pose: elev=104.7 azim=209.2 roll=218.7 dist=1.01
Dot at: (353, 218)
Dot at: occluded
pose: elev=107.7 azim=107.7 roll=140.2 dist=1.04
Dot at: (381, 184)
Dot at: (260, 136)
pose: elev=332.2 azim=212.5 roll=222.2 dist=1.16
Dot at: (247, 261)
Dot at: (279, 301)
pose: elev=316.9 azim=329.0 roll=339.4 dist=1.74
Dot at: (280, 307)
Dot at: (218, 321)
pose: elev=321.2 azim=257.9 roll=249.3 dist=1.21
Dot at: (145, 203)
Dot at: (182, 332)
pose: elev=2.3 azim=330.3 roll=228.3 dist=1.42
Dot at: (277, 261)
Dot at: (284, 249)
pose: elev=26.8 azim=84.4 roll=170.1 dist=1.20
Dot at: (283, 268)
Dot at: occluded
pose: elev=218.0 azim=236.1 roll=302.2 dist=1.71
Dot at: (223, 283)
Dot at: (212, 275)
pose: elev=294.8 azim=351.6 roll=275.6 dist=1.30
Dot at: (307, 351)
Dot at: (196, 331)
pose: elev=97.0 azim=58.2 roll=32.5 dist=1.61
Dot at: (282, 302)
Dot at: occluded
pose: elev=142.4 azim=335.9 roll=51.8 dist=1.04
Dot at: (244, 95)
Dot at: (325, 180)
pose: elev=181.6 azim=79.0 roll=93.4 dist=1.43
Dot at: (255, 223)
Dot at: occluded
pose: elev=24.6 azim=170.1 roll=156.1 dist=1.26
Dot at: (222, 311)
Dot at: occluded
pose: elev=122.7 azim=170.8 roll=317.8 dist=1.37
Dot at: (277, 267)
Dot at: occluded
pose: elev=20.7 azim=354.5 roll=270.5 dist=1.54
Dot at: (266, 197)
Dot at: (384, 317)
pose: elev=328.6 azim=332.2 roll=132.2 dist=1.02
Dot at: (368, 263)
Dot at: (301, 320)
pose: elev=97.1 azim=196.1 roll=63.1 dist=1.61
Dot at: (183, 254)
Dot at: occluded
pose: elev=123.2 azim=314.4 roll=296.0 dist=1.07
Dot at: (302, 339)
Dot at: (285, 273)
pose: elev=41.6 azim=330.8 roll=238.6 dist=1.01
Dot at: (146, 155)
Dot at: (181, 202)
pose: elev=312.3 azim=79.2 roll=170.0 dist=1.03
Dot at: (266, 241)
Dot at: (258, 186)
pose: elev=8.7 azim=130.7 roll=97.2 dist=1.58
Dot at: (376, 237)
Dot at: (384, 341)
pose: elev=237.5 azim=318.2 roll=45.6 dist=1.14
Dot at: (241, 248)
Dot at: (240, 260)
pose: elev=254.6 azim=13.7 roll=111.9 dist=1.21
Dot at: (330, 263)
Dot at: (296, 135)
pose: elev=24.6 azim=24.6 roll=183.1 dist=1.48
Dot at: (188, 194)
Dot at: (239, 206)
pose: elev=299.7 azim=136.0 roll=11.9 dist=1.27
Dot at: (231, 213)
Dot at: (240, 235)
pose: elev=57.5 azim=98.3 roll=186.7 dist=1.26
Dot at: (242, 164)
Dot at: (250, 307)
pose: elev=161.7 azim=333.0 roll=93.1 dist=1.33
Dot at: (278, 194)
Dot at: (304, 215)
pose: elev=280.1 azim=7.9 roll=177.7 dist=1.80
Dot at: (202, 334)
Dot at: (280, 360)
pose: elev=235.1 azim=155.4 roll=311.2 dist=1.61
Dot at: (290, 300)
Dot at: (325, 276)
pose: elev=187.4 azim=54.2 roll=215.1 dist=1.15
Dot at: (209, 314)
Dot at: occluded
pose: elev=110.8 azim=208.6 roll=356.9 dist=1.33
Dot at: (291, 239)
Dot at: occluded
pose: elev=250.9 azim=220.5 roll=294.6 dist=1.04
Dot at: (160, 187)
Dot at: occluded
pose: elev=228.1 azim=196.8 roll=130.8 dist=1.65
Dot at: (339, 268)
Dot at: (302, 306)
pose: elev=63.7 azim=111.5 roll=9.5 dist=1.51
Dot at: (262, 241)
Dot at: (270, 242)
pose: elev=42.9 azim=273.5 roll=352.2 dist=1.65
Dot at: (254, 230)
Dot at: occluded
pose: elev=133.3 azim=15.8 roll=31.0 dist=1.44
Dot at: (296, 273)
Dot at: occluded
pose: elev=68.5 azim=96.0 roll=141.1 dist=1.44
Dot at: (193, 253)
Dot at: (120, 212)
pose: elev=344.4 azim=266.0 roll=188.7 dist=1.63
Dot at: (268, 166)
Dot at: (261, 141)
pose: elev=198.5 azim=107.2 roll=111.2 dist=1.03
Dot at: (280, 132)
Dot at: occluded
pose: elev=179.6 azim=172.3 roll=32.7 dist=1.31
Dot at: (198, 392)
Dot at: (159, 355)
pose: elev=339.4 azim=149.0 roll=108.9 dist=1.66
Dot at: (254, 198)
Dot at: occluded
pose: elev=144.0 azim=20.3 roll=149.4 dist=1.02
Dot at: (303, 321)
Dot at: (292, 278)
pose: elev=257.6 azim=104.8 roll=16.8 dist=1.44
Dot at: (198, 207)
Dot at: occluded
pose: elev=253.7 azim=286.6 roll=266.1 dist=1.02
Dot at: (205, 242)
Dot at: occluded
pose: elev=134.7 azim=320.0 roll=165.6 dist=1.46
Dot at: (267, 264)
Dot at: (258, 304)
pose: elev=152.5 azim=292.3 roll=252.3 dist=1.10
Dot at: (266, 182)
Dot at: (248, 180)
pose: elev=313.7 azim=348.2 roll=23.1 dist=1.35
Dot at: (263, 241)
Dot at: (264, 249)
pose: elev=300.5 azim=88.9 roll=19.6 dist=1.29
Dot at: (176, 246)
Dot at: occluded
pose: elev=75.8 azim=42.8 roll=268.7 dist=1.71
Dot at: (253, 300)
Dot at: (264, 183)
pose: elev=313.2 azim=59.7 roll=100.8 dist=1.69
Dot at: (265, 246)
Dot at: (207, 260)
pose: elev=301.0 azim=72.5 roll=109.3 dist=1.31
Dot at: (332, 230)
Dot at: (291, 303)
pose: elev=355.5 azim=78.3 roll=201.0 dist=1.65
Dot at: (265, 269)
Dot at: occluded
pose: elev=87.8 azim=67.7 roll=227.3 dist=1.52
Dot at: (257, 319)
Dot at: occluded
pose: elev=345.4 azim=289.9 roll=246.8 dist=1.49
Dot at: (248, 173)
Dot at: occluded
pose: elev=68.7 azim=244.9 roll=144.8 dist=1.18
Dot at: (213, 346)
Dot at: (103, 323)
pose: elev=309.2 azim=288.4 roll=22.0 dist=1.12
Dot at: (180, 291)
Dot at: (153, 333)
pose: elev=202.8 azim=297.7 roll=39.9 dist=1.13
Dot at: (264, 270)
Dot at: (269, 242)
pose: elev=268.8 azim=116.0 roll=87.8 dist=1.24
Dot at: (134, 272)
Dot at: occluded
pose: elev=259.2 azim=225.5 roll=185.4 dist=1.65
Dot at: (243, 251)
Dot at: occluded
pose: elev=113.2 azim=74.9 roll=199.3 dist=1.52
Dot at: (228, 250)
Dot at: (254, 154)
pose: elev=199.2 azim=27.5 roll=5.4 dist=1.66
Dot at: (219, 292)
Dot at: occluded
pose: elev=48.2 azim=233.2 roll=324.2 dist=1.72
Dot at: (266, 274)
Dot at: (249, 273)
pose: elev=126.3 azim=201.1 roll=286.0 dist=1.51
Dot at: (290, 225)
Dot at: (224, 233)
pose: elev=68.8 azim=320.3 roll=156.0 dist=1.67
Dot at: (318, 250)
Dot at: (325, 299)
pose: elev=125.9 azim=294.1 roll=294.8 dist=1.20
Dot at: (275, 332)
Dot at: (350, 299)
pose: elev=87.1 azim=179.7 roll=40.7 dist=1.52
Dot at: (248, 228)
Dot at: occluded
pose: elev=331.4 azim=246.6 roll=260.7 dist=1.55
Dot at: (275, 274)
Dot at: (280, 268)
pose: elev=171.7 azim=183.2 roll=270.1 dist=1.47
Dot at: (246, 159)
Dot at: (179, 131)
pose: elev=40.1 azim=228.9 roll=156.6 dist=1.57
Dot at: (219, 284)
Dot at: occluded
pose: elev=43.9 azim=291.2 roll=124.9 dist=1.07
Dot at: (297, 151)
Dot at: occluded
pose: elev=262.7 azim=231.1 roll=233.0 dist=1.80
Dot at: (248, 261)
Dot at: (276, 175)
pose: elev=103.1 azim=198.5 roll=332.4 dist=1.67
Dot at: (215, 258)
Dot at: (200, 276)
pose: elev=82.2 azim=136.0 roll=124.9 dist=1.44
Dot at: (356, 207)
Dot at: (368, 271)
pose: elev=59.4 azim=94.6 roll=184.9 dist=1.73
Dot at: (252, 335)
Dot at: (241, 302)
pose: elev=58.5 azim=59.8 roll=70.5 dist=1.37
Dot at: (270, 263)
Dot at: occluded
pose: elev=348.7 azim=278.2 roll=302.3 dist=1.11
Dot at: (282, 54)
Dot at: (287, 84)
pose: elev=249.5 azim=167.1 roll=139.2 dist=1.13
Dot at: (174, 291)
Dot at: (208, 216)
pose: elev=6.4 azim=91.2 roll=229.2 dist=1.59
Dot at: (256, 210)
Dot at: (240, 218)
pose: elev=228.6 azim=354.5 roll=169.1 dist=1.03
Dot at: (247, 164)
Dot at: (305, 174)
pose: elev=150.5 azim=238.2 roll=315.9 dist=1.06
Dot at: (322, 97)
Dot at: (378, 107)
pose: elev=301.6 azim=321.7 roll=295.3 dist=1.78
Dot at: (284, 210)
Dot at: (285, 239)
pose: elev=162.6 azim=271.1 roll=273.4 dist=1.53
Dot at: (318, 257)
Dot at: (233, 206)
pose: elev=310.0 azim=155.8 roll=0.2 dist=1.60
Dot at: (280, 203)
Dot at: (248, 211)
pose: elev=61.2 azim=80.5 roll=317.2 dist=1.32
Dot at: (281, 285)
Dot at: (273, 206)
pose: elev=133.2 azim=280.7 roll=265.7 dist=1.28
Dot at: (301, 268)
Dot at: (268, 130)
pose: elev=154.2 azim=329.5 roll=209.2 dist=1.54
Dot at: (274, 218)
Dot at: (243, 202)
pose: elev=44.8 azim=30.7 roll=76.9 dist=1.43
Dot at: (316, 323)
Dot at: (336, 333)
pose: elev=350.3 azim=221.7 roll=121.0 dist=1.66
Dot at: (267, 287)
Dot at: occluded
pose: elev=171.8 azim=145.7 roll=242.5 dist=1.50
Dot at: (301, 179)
┄┄┄┄┄┄┄┄┄┄
_Given problem:_ Starting at the line containing "pose: elev=316.9 azim=329.0" and stopping after the line containing "Dot at: (240, 260)", give that span of the material again with "dist" replaced by "distance" and everything else unchanged.

_Response to this task:_
pose: elev=316.9 azim=329.0 roll=339.4 distance=1.74
Dot at: (280, 307)
Dot at: (218, 321)
pose: elev=321.2 azim=257.9 roll=249.3 distance=1.21
Dot at: (145, 203)
Dot at: (182, 332)
pose: elev=2.3 azim=330.3 roll=228.3 distance=1.42
Dot at: (277, 261)
Dot at: (284, 249)
pose: elev=26.8 azim=84.4 roll=170.1 distance=1.20
Dot at: (283, 268)
Dot at: occluded
pose: elev=218.0 azim=236.1 roll=302.2 distance=1.71
Dot at: (223, 283)
Dot at: (212, 275)
pose: elev=294.8 azim=351.6 roll=275.6 distance=1.30
Dot at: (307, 351)
Dot at: (196, 331)
pose: elev=97.0 azim=58.2 roll=32.5 distance=1.61
Dot at: (282, 302)
Dot at: occluded
pose: elev=142.4 azim=335.9 roll=51.8 distance=1.04
Dot at: (244, 95)
Dot at: (325, 180)
pose: elev=181.6 azim=79.0 roll=93.4 distance=1.43
Dot at: (255, 223)
Dot at: occluded
pose: elev=24.6 azim=170.1 roll=156.1 distance=1.26
Dot at: (222, 311)
Dot at: occluded
pose: elev=122.7 azim=170.8 roll=317.8 distance=1.37
Dot at: (277, 267)
Dot at: occluded
pose: elev=20.7 azim=354.5 roll=270.5 distance=1.54
Dot at: (266, 197)
Dot at: (384, 317)
pose: elev=328.6 azim=332.2 roll=132.2 distance=1.02
Dot at: (368, 263)
Dot at: (301, 320)
pose: elev=97.1 azim=196.1 roll=63.1 distance=1.61
Dot at: (183, 254)
Dot at: occluded
pose: elev=123.2 azim=314.4 roll=296.0 distance=1.07
Dot at: (302, 339)
Dot at: (285, 273)
pose: elev=41.6 azim=330.8 roll=238.6 distance=1.01
Dot at: (146, 155)
Dot at: (181, 202)
pose: elev=312.3 azim=79.2 roll=170.0 distance=1.03
Dot at: (266, 241)
Dot at: (258, 186)
pose: elev=8.7 azim=130.7 roll=97.2 distance=1.58
Dot at: (376, 237)
Dot at: (384, 341)
pose: elev=237.5 azim=318.2 roll=45.6 distance=1.14
Dot at: (241, 248)
Dot at: (240, 260)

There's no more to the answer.